市場と分析

需要増が続くSonyのカメラセンサー 。OPPO R9sにはソニーの新型カメラセンサー採用か

10月16日に公開予定のOppoの新しいフラッグシップR9sでは、カメラ機能が強化されF値1.7のレンズと、ソニー製の新型カメラセンサーIMX398が採用されると言われています。

ソニー製の積層型CMOSイメージセンサーは今や一定スペック以上のスマートフォンの多くに搭載されるようになりました。
各製品のページでは、売り文句としてソニーのイメージセンサー名が記載されることが増えていますし、記載がない場合でも、どこのセンサーを使用しているかが記事になることも増えました。

特にフラッグシップ級のスマートフォンでは中国を中心にかなりのメーカーがソニー製のセンサーを採用をしています。

Sony IMX298
ここ最近の中国の大手メーカーのフラッグシップで思いつくだけでも、Xiaomi mi5s がIMX378を、OnePlus 3、LeEco Le3 Pro、Vivo Xplay5 EliteがIMX298を、ZTE Nubia がIMX234を採用しています。
また日本でも発売されたばかりのZenFone3 Deluxe ではIMX318、Sony Xperia XZ、Galaxy S7 はIMX300、そしてAppleの iphone7 でも型番不明ながらソニーのカメラセンサーを採用している模様です。

ソニーのカメラセンサーは覇権を握り続けられるか

センサー製造の一大拠点は熊本は菊池町にある熊本テクノロジーセンターです。
ソニーグループのソニーセミコンダクタマニュファクチャリングが経営しているのですが、この工場は、先の熊本地震で大きな被害を受け、先月末にようやく以前の生産量を取り戻したばかり。
現在でも補強工事が続けられているそうですですが、最近の需要増を受けて、月間の生産量70,000枚を、設備の上限の73,000枚へと引き上げることになりました。

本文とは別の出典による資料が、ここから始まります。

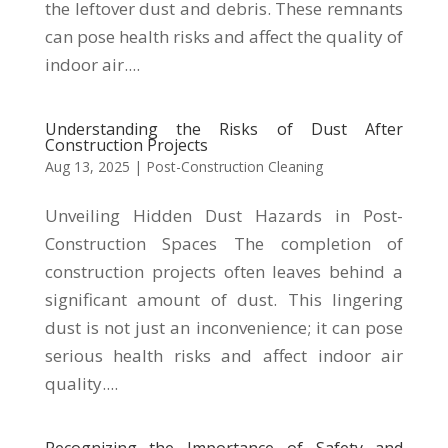
the leftover dust and debris. These remnants
can pose health risks and affect the quality of
indoor air....
Understanding the Risks of Dust After
Construction Projects
Aug 13, 2025
|
Post-Construction Cleaning
Unveiling Hidden Dust Hazards in Post-
Construction Spaces The completion of
construction projects often leaves behind a
significant amount of dust. This lingering
dust is not just an inconvenience; it can pose
serious health risks and affect indoor air
quality....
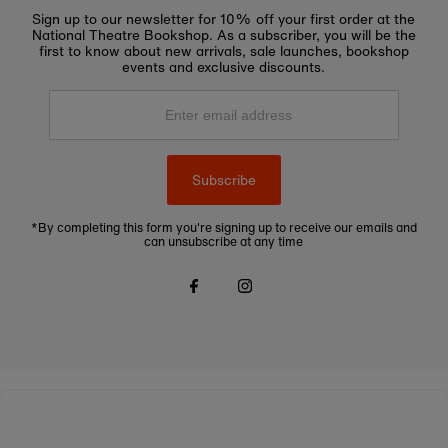
Sign up to our newsletter for 10% off your first order at the
National Theatre Bookshop. As a subscriber, you will be the
first to know about new arrivals, sale launches, bookshop
events and exclusive discounts.
Enter
email
address
Subscribe
*By completing this form you're signing up to receive our emails and
can unsubscribe at any time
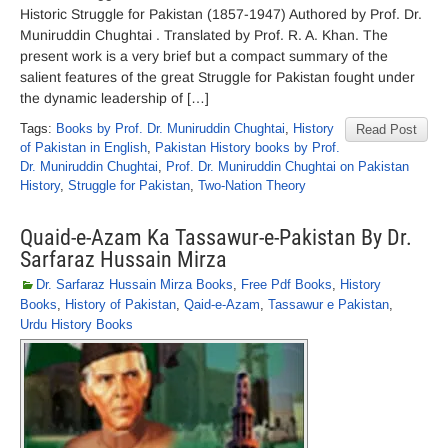
Historic Struggle for Pakistan (1857-1947) Authored by Prof. Dr.
Muniruddin Chughtai . Translated by Prof. R. A. Khan. The
present work is a very brief but a compact summary of the
salient features of the great Struggle for Pakistan fought under
the dynamic leadership of […]
Tags:
Books by Prof. Dr. Muniruddin Chughtai
,
History
Read Post
of Pakistan in English
,
Pakistan History books by Prof.
Dr. Muniruddin Chughtai
,
Prof. Dr. Muniruddin Chughtai on Pakistan
History
,
Struggle for Pakistan
,
Two-Nation Theory
Quaid-e-Azam Ka Tassawur-e-Pakistan By Dr.
Sarfaraz Hussain Mirza
Dr. Sarfaraz Hussain Mirza Books
,
Free Pdf Books
,
History
Books
,
History of Pakistan
,
Qaid-e-Azam
,
Tassawur e Pakistan
,
Urdu History Books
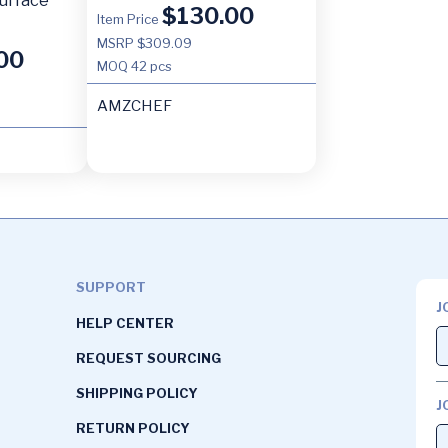
urface
$
130.00
Item Price
MSRP $309.09
00
MOQ
42 pcs
AMZCHEF
SUPPORT
J
HELP CENTER
REQUEST SOURCING
SHIPPING POLICY
J
RETURN POLICY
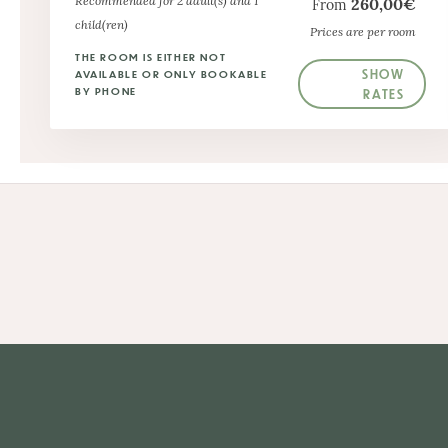
Recommended for 2 adult(s) and 1
260,00€
From
child(ren)
Prices are per room
THE ROOM IS EITHER NOT
SHOW
AVAILABLE OR ONLY BOOKABLE
BY PHONE
RATES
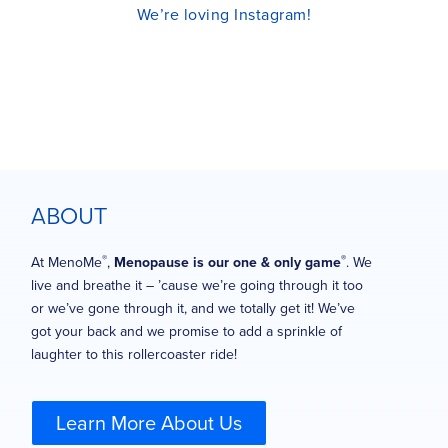
We’re loving Instagram!
ABOUT
®
®
At MenoMe
,
Menopause is our one & only game
. We
live and breathe it – ’cause we’re going through it too
or we’ve gone through it, and we totally get it! We’ve
got your back and we promise to add a sprinkle of
laughter to this rollercoaster ride!
Learn More About Us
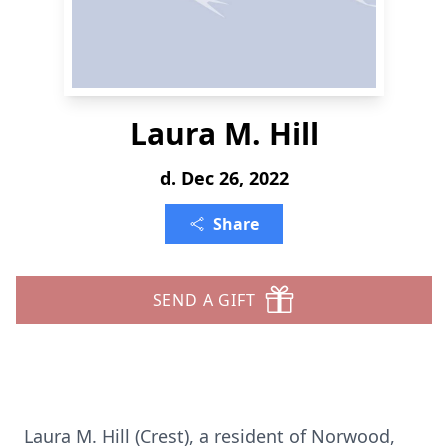
Laura M. Hill
d. Dec 26, 2022
Share
SEND A GIFT
Laura M. Hill (Crest), a resident of Norwood,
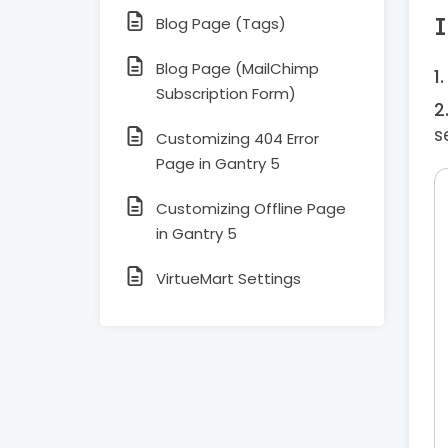
I
Blog Page (Tags)
Blog Page (MailChimp
Subscription Form)
s
Customizing 404 Error
Page in Gantry 5
Customizing Offline Page
in Gantry 5
VirtueMart Settings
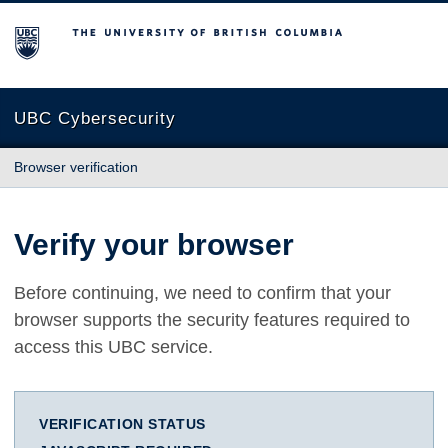
The University of British Columbia
UBC Cybersecurity
Browser verification
Verify your browser
Before continuing, we need to confirm that your
browser supports the security features required to
access this UBC service.
VERIFICATION STATUS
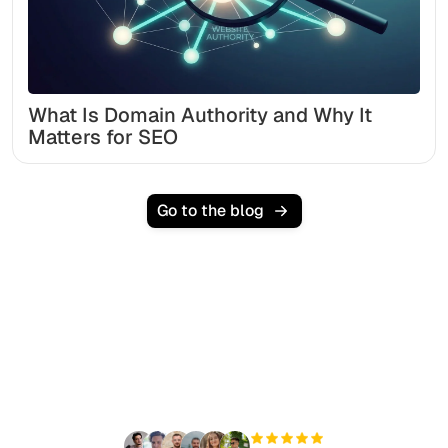
What Is Domain Authority and Why It
Matters for SEO
Go to the blog
Ready to scale your
organic traffic effortlessly
?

スマートフォンの部品としては、一時期、ジャパンディスプレイの液晶が業界の覇権を握っていましたが、AMOLEDのコストがダウンすると、あっという間にSamsungに追い抜かれてしまい経営危機に陥った前例もあります。

ソニーのカメラセンサーも以前はソニーとアップルが顧客の中心でしたが、上記の通り、最近では中国メーカーにも多く出荷するようになり、リスクの分散を図っています。

なにしろ日進月歩のスマートフォン業界ですので、数年後ソニーのカメラセンサーが君臨するのか、それとも別のメーカーが取って代わるのでしょうか。
またソニーのカメラセンサー製造はこの熊本工場を含めて九州地方の比重が高いため、先日の地震や、阿蘇山の噴火など、自然災害のリスクもありそうです。